_What to produce_. Repeat word for word the stretch of the mailing-list message about CI queuing from "On Fri, Nov" through "300 to 900.".

_Reading passage_.
___

>
> Attached is the graph of queue size for Apache projects where you can
> see how dramatic improvements it was (other projects of Apache do not
> have self-hosted runners as we do so they are far bigger users).


Do you have a link to this attachment? Thanks!

Best,
Solomon


On Fri, Nov 11, 2022 at 1:17 AM Jarek Potiuk <[email protected]> wrote:

> Hello Everyone,
>
> I thought it's a good time to share some news after yesterday's ASF
> "Builds meeting". The latest news for our CI is that ~ 2 weeks ago
> GitHub bumped the parallelism of jobs for Public runners for Apache
> Software Foundation from 300 to 900.
>
> Attached is the graph of queue size for Apache projects where you can
> see how dramatic improvements it was (other projects of Apache do not
> have self-hosted runners as we do so they are far bigger users).
> Thanks to Tobiasz Kedzierski - one of the contributors to Airflow and
> my friend who developed and maintains the graphs so that ASF can see
> some stats.
>
> This means that builds from forks of our contributors should
> experience far, far less queuing. Some new things are coming as well -
> we (ASF with our support) are talking to GitHub to get self-hosted
> runners on Azure, as well as enabling bigger instances / ARM instances
> for running our CI jobs.
>
> This will likely allow us to optimize some of the build times as well.

___

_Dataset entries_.
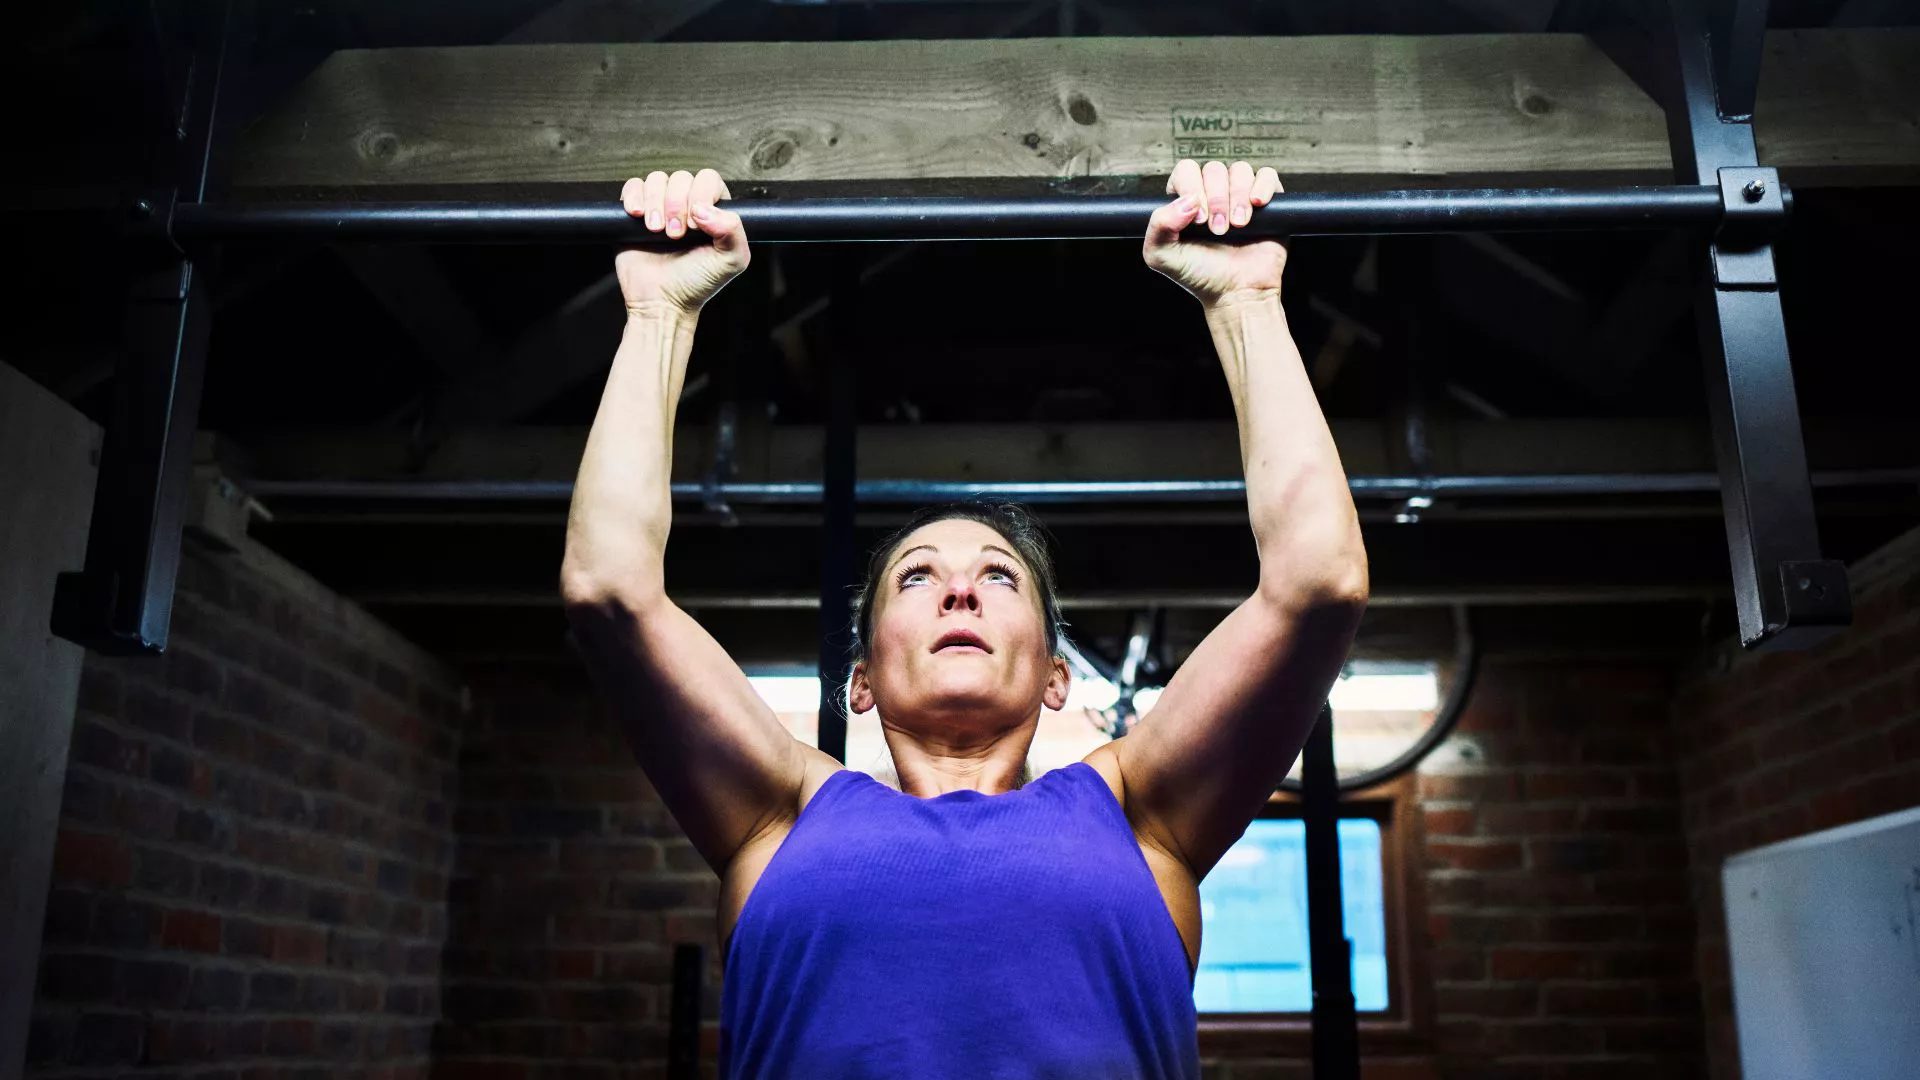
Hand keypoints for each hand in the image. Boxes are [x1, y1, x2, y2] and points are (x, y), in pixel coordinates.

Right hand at [616, 168, 749, 316]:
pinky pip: (633, 186)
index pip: (707, 179)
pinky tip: (639, 217)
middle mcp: (687, 205)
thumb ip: (733, 230)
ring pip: (657, 179)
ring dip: (656, 204)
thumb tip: (704, 208)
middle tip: (675, 235)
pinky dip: (635, 197)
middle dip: (676, 205)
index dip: (700, 196)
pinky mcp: (636, 213)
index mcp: (713, 211)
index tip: (696, 225)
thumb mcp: (731, 261)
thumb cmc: (697, 284)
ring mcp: (660, 207)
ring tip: (657, 231)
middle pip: (681, 178)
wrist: (662, 303)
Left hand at [1143, 159, 1285, 308]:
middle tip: (1218, 230)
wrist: (1236, 293)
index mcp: (1186, 201)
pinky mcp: (1267, 201)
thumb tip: (1187, 200)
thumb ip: (1159, 225)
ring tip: (1238, 226)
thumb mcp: (1161, 255)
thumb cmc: (1200, 276)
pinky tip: (1257, 206)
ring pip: (1240, 170)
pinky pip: (1266, 175)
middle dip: (1216, 200)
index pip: (1186, 171)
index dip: (1191, 188)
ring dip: (1237, 198)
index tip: (1197, 220)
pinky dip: (1261, 187)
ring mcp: (1240, 196)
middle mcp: (1213, 194)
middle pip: (1214, 169)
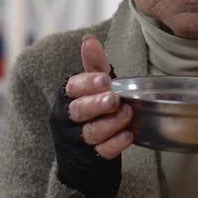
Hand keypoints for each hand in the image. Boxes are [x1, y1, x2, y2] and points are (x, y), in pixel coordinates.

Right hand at [49, 34, 132, 197]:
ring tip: (127, 114)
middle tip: (114, 98)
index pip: (72, 88)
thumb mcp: (93, 88)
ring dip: (111, 123)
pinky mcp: (90, 158)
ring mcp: (77, 140)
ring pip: (91, 132)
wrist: (82, 155)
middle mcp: (68, 119)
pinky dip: (116, 143)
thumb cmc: (91, 113)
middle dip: (96, 104)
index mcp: (67, 98)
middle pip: (78, 111)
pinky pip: (103, 151)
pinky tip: (129, 135)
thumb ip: (94, 65)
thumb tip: (89, 40)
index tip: (105, 79)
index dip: (87, 83)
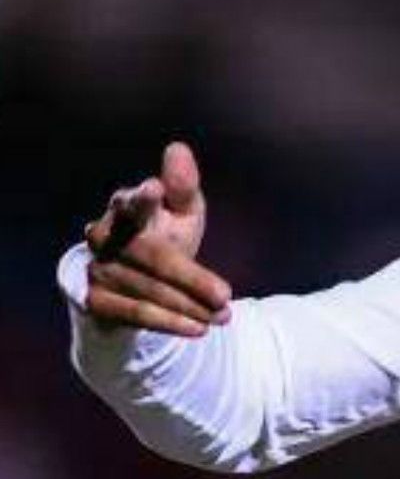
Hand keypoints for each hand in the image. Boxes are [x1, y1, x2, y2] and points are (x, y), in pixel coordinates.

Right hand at [80, 142, 232, 335]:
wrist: (133, 285)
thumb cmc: (163, 237)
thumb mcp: (181, 213)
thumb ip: (183, 187)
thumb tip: (178, 148)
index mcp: (125, 207)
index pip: (132, 201)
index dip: (143, 197)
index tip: (155, 189)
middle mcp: (103, 235)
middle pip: (151, 255)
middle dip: (192, 279)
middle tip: (226, 296)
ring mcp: (97, 268)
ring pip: (147, 289)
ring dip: (189, 306)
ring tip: (223, 317)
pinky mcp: (93, 299)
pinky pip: (135, 313)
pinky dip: (170, 323)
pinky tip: (198, 329)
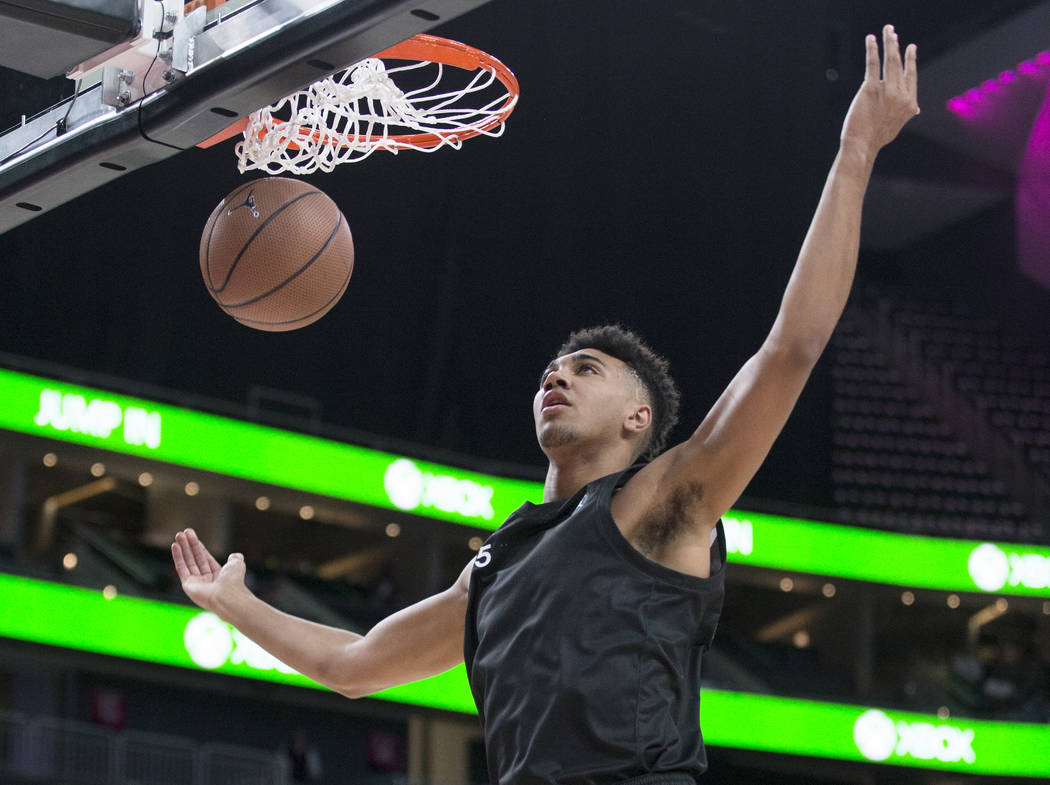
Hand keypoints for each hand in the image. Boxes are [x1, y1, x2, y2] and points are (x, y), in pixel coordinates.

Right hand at [171, 528, 246, 614]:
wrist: (227, 595)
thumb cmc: (233, 581)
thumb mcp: (237, 565)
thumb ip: (235, 558)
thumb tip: (235, 555)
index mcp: (217, 575)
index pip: (205, 558)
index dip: (198, 546)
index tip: (191, 536)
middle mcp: (205, 580)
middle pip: (195, 558)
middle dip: (189, 545)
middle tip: (182, 532)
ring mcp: (196, 583)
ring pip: (187, 561)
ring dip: (182, 548)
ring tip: (178, 535)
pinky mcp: (187, 585)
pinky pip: (181, 568)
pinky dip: (178, 557)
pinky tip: (175, 546)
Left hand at [840, 24, 918, 155]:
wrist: (862, 145)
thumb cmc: (877, 138)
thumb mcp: (897, 125)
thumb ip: (906, 113)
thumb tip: (916, 109)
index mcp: (909, 104)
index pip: (911, 77)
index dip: (910, 61)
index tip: (911, 48)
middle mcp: (901, 95)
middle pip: (900, 65)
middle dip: (897, 46)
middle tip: (894, 33)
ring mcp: (886, 91)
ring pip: (890, 61)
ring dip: (889, 43)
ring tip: (888, 30)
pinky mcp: (870, 89)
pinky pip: (873, 65)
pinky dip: (872, 50)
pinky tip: (871, 39)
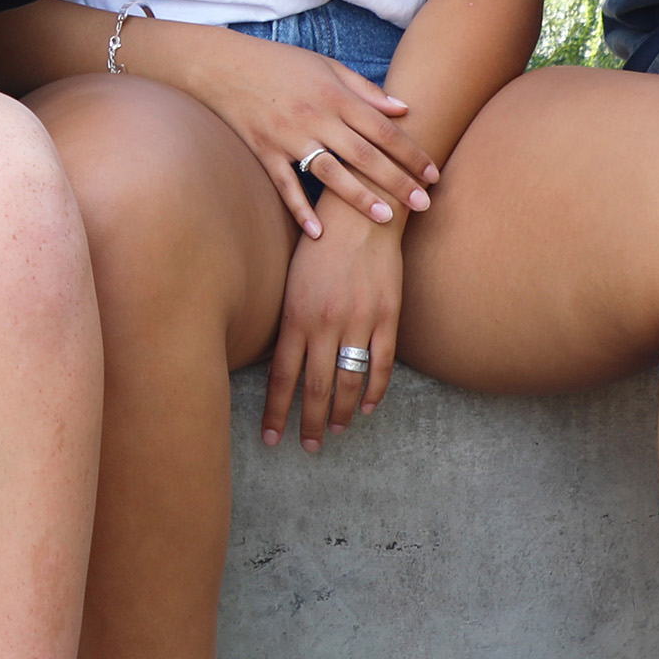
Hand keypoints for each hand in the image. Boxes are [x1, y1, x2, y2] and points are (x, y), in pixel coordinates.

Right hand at [152, 26, 436, 238]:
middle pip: (364, 154)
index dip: (411, 153)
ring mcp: (288, 137)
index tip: (433, 175)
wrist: (222, 65)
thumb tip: (403, 110)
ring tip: (386, 219)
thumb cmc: (279, 63)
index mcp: (335, 96)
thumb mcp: (326, 67)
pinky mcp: (263, 152)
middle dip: (397, 180)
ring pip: (330, 173)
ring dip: (359, 197)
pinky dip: (300, 210)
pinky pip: (285, 186)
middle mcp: (315, 117)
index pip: (383, 129)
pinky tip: (318, 233)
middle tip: (424, 204)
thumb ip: (365, 90)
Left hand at [262, 214, 404, 453]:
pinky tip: (364, 407)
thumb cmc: (319, 244)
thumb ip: (290, 323)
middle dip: (308, 422)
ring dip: (340, 413)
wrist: (360, 212)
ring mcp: (358, 321)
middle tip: (306, 447)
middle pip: (314, 387)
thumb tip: (284, 363)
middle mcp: (325, 323)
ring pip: (347, 382)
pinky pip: (381, 364)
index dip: (275, 411)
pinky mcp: (387, 316)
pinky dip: (373, 390)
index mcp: (296, 316)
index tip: (270, 437)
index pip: (282, 377)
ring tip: (333, 432)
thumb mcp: (292, 282)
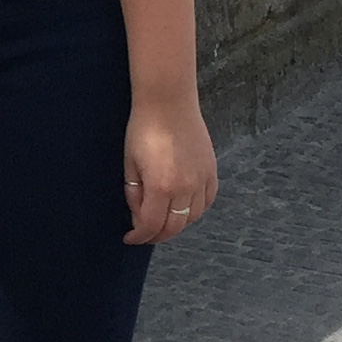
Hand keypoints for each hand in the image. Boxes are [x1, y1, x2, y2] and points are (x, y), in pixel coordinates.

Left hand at [122, 102, 217, 247]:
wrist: (169, 102)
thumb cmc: (143, 129)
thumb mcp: (130, 164)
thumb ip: (134, 194)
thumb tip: (139, 215)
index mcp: (161, 187)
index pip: (151, 225)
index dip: (139, 237)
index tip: (131, 238)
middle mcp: (185, 188)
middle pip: (174, 227)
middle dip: (157, 235)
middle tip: (145, 234)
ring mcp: (202, 180)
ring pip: (192, 217)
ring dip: (177, 224)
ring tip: (162, 221)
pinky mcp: (211, 170)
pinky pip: (207, 201)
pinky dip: (195, 210)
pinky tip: (184, 208)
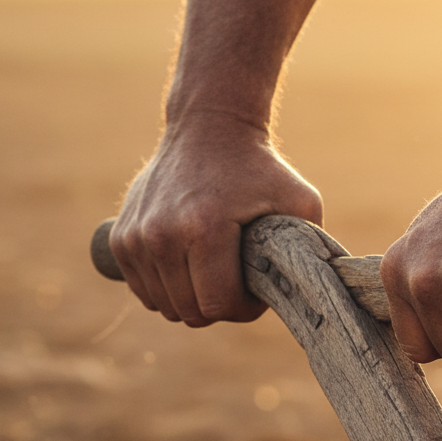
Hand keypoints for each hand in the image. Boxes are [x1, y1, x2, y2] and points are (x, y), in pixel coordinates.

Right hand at [109, 119, 322, 325]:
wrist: (208, 127)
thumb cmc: (260, 168)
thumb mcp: (301, 202)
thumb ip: (314, 250)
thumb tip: (321, 294)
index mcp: (203, 229)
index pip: (217, 306)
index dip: (244, 308)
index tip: (257, 287)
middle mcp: (160, 236)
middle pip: (190, 312)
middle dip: (219, 306)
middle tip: (237, 280)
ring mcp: (135, 238)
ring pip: (165, 307)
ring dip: (192, 298)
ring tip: (213, 269)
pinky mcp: (120, 239)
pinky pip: (145, 292)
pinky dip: (168, 289)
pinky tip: (188, 264)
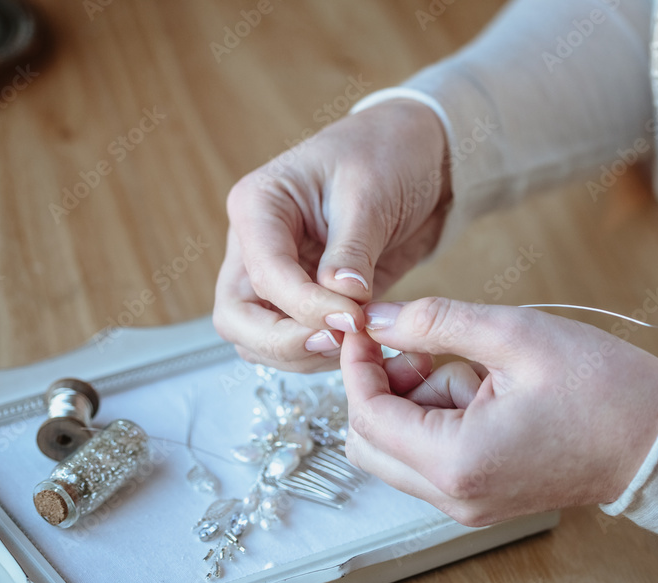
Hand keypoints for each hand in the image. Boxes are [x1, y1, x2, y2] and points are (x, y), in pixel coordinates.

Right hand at [213, 100, 450, 371]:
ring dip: (302, 354)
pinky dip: (320, 353)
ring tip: (355, 344)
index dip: (306, 306)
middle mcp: (257, 244)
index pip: (265, 274)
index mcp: (258, 205)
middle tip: (338, 344)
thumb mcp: (370, 193)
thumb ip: (351, 251)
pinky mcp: (305, 298)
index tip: (353, 318)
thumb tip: (343, 298)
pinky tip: (358, 345)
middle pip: (238, 318)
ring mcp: (278, 275)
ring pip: (259, 339)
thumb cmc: (387, 153)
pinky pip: (294, 340)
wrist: (419, 156)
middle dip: (283, 342)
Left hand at [340, 297, 657, 525]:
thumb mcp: (513, 335)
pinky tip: (477, 388)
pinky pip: (429, 457)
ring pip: (396, 450)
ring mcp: (467, 503)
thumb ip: (434, 322)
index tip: (364, 327)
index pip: (367, 416)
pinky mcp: (481, 496)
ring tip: (464, 365)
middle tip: (415, 346)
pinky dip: (434, 417)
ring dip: (410, 401)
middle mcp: (454, 496)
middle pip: (370, 443)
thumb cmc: (603, 389)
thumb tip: (376, 317)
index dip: (355, 366)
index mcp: (457, 462)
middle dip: (377, 387)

___

_Expected answer_.
On Fri, Nov 11, 2022 at 1:17 AM Jarek Potiuk <[email protected]> wrote:

> Hello Everyone,
>
> I thought it's a good time to share some news after yesterday's ASF
> "Builds meeting". The latest news for our CI is that ~ 2 weeks ago
> GitHub bumped the parallelism of jobs for Public runners for Apache
> Software Foundation from 300 to 900.